I'm passionate about building robust data pipelines and deriving insights from complex datasets. I love tackling new challenges and giving my all to every project.
My Story.
My journey into the world of data began not in a computer lab, but in a civil engineering classroom. I was fascinated by the power of MATLAB, modeling complex systems and finding elegant solutions to challenging problems. This passion for problem-solving led me to get my first MacBook and dive into the world of programming, starting with iOS development.
The thrill of building something from scratch, of seeing my ideas come to life, was intoxicating. But I soon realized that what truly captivated me was the data that powered these applications. I became obsessed with understanding how data was stored, processed, and leveraged to create meaningful experiences. This newfound passion led me to a career as a Data Engineer at Experian, where I could immerse myself in the world of big data.
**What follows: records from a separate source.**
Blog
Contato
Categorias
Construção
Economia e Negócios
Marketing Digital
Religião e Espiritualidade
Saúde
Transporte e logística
I've had the privilege of working with a diverse range of technologies, from relational databases like SQL, Python, Java, and JavaScript, and delving into the world of distributed computing with big data frameworks. I'm proficient in building and maintaining robust CI/CD pipelines using tools like Docker and Jenkins, ensuring that data flows seamlessly and reliably from source to destination.
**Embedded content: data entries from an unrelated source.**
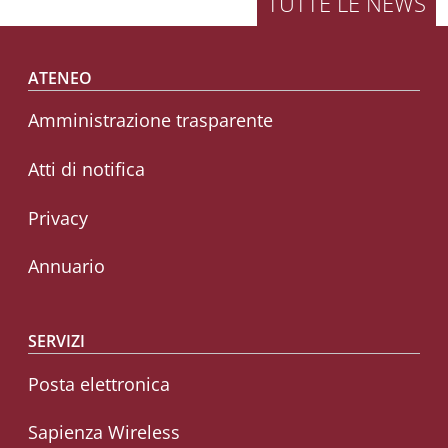
TUTTE LE NEWS
Footer menu
ATENEO
Amministrazione trasparente
Atti di notifica
Privacy
Annuario
SERVIZI
Posta elettronica
Sapienza Wireless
I'm a firm believer in the power of open source and am always exploring new tools and technologies to expand my skillset. I'm excited to see what the future holds and am always open to new challenges and opportunities.
2018 - Present
2018 - Present
Senior Data Engineer
Experian
Led the development of high-performance data APIs and automated CI/CD pipelines, significantly improving data processing speeds and client onboarding efficiency.
2016 - 2017
2016 - 2017
Data Engineer
Thames Water
Built and maintained scalable data pipelines for processing smart meter data, and developed monitoring dashboards for system health and water usage analytics.
Experience.
API Development & Performance Optimisation
- Engineered and deployed a high-performance Python 3 FastAPI service to replace a legacy Python 2 CLI tool for address data correction. Implemented parallel processing with multiple workers, achieving a 3x improvement in performance.
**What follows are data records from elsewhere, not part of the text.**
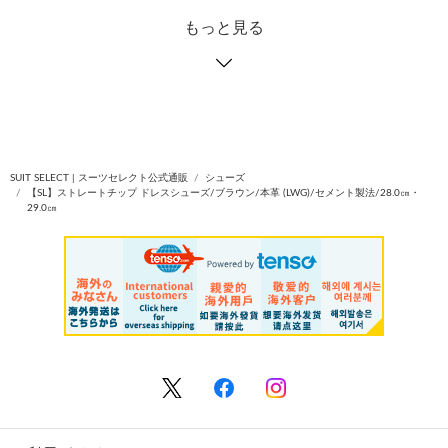
もっと見る
SUIT SELECT | スーツセレクト公式通販
シューズ
【SL】ストレートチップ ドレスシューズ/ブラウン/本革 (LWG)/セメント製法/28.0㎝・
29.0㎝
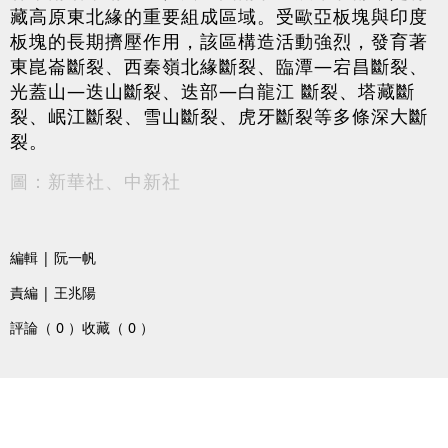
藏高原東北緣的重要組成區域。受歐亞板塊與印度
板塊的長期擠壓作用，該區構造活動強烈，發育著
東崑崙斷裂、西秦嶺北緣斷裂、臨潭—宕昌斷裂、
光蓋山—迭山斷裂、迭部—白龍江 斷裂、塔藏斷
裂、岷江斷裂、雪山斷裂、虎牙斷裂等多條深大斷
裂。
圖：新華社、中新社
編輯 | 阮一帆
責編 | 王兆陽
評論（ 0 ）
收藏（ 0 ）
- Developed a Java Spring Boot RESTful API and a serverless Python AWS Lambda (deployed with Terraform) for large-scale data aggregation from a PostgreSQL database with tables containing over a billion records. Optimised query performance by leveraging native database functions to pre-aggregate data, significantly reducing latency.
- Processed and maintained large-scale CAIS/CATO data feeds for credit reporting, ensuring data accuracy and compliance within a high-security environment.
- Built a custom Python API wrapper to interface with third-party C libraries, ensuring seamless integration with an external address validation service.
- Designed and delivered a bespoke, type-safe Python API for a key client, innovatively overcoming the limitations of an older Python 3.6 environment to meet stringent requirements.